Document passage:

──────

- Born: 5 February 1725
- Died: 10 June 1810 (aged 85)
- Parents: James Skene (father); Mary Ann Smith (mother);

= Philip Skene =

British Army officer and landowner (1725–1810)

Philip Wharton Skene (5 February 1725 - 10 June 1810) was a British Army officer and landowner.

==Military career==
Skene was from the branch of the family associated with Hallyards Castle. He enlisted in the British army in 1739 and saw much action: the Battle of Porto Bello (1739), the Battle of Cartagena de Indias (1741), the Battle of Fontenoy (1745), and the Battle of Culloden (1746). In 1756 he arrived in the British colonies in North America. In February 1757 he was promoted to the command of a company in the 27th (Inniskilling) Regiment of Foot. He was wounded in Lord Howe's 1758 attack on Fort Ticonderoga. In 1759 he was appointed major of a brigade and in October of that year was left in command of Crown Point with instructions to strengthen the fortifications. While he was stationed there he became convinced that the local area was a good one for trade and settlement. With the encouragement of Lord Amherst he started a small settlement at the head of Lake Champlain, purchasing land in the area.

In 1762 Skene was sent to the Caribbean and took part in the capture of Havana, being the first through the breach into Morro Castle. In 1763 he returned to North America and found his settlement reduced to 15 inhabitants. He travelled to England and in 1765 obtained a royal patent for a large tract of land known as Skenesborough (now the village of Whitehall). Returning to New York, he again began to develop a tenant settlement on his property. When his regiment returned to Ireland in 1768, Skene transferred to the Xth Foot, and then sold his commission in 1769. In 1770 he became a resident of his new community. Over the next 5 years he made many improvements to his property, such as a road to Salem, New York and on to Bennington known as "Skene's Road". He built mills, storehouses, and boats, including the schooner Katherine that later became the USS Liberty when seized by the patriots.

──────

Supplied data:

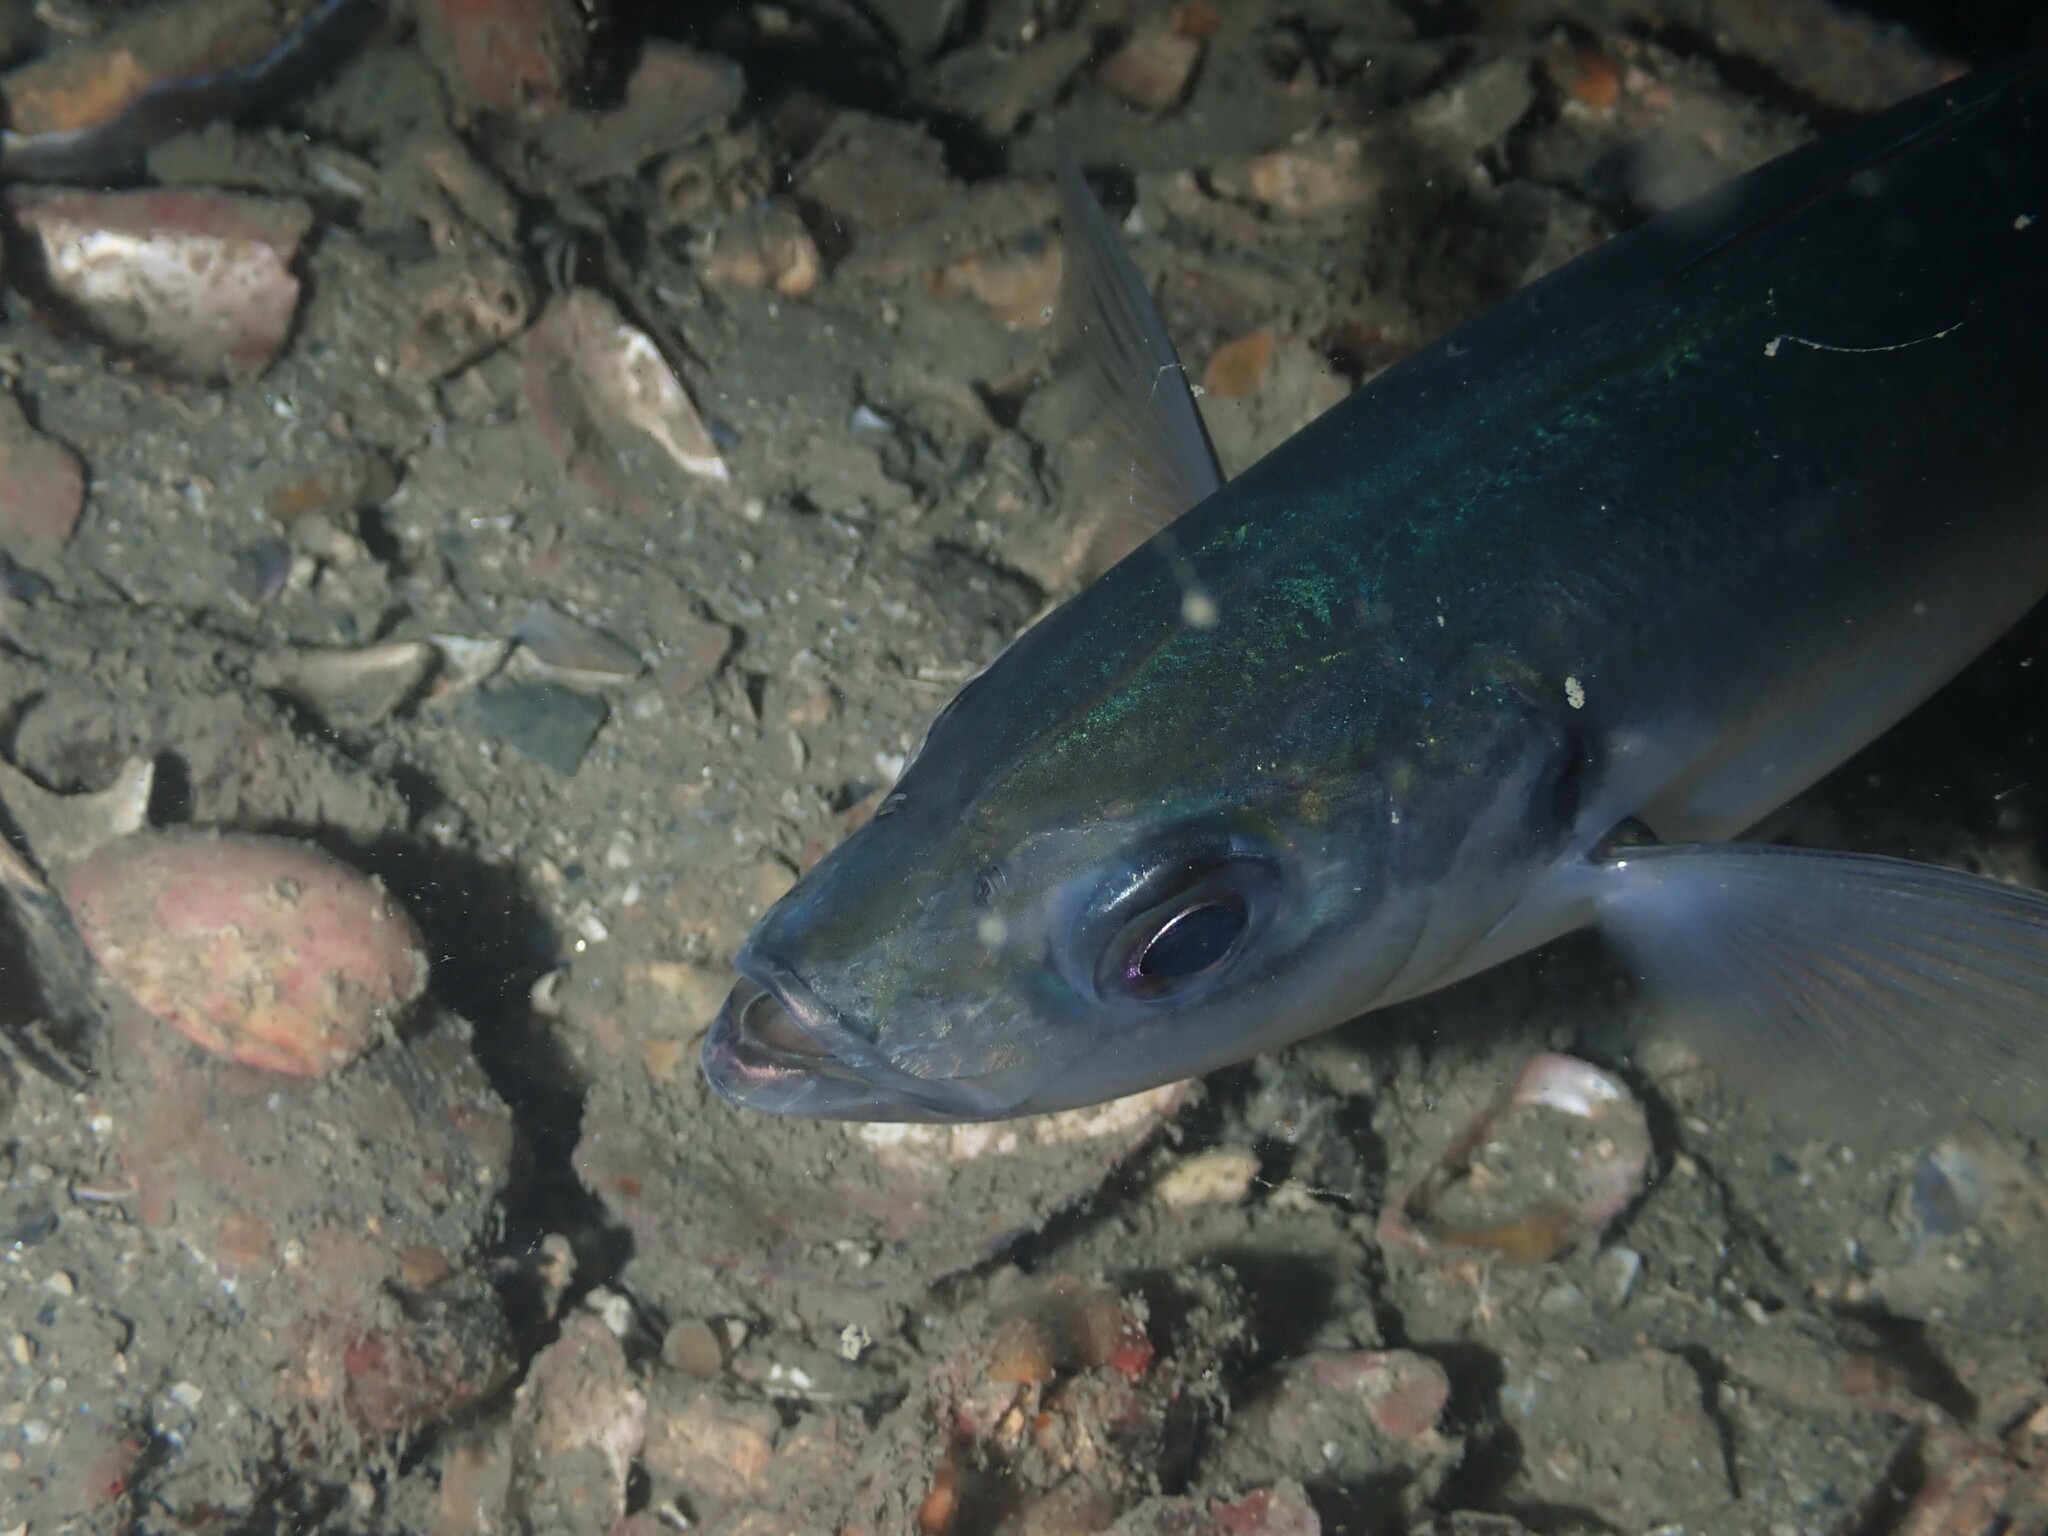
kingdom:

──────

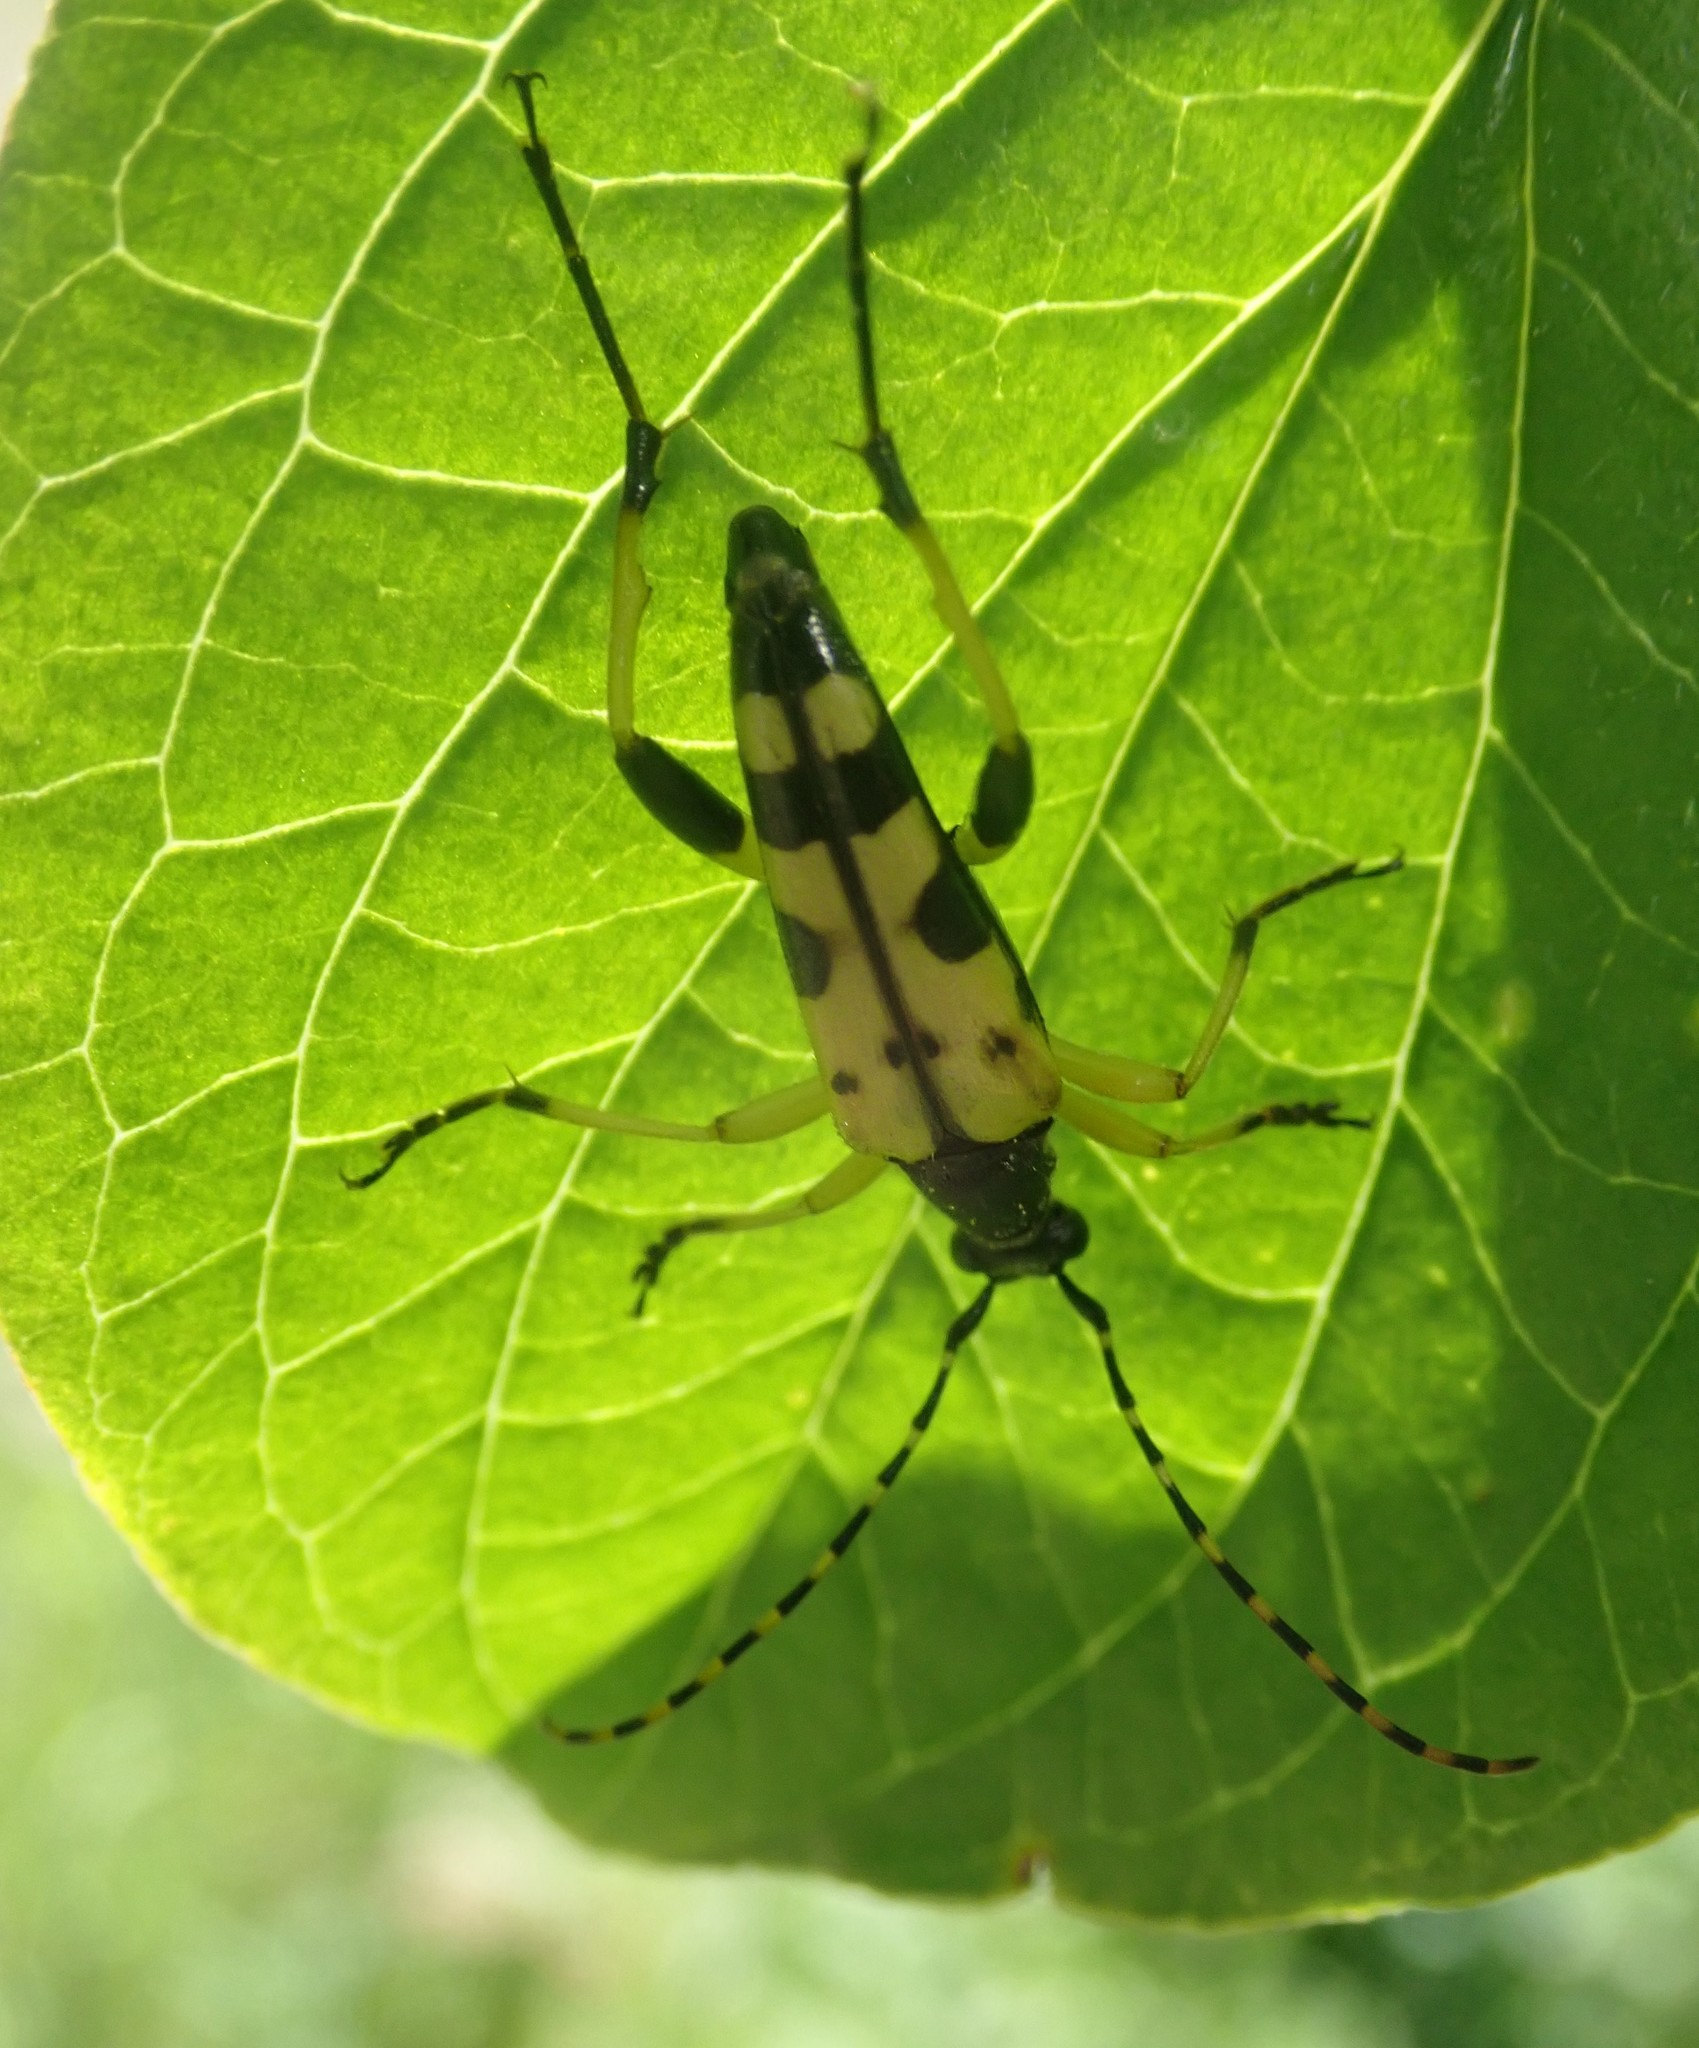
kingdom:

──────

Stated problem 1: Duplicate a passage from the Philip Skene biography, beginning at the words "- Born: 5 February" and stopping after the words "and landowner (1725–1810)".
Stated problem 2: In the Philip Skene biography, what was the name of the schooner Skene built that later became the USS Liberty?
Stated problem 3: Write the next part of the Philip Skene biography, picking up after its final sentence.
The records were drawn from a separate source.

Exercise answer 1:
- Born: 5 February 1725
- Died: 10 June 1810 (aged 85)
- Parents: James Skene (father); Mary Ann Smith (mother);

= Philip Skene =

British Army officer and landowner (1725–1810)

Exercise answer 2: The Katherine.

Exercise answer 3:
==Plan for a new colony==
Shortly before the Revolution Ethan Allen and other leaders of the New Hampshire Grants came up with a plan to solve their disputes with the colony of New York by obtaining a charter for a new royal colony comprising the Grants and also land on the New York side of Lake Champlain. The colony was to be obtained by Skene, who would be the governor and reside at Skenesborough. In pursuit of this goal Skene went to England and was appointed lieutenant governor of Ticonderoga and Crown Point, and royal surveyor of the woods around Lake Champlain. He was advised to gather petitions from the inhabitants before seeking a royal patent for the new colony; Allen and others arranged a meeting at Westminster in the Grants on 11 April 1775, which approved a resolution asking "be taken out of so oppressive a jurisdiction and either annexed to some other government, or erected and incorporated into a new one". This plan was interrupted by the Revolution. It came up again during Vermont's negotiations with the British governor of Quebec in the early 1780s, where if Skene had actually obtained a secret charter (as Ira Allen and others claimed), Vermont could have been part of a larger autonomous province.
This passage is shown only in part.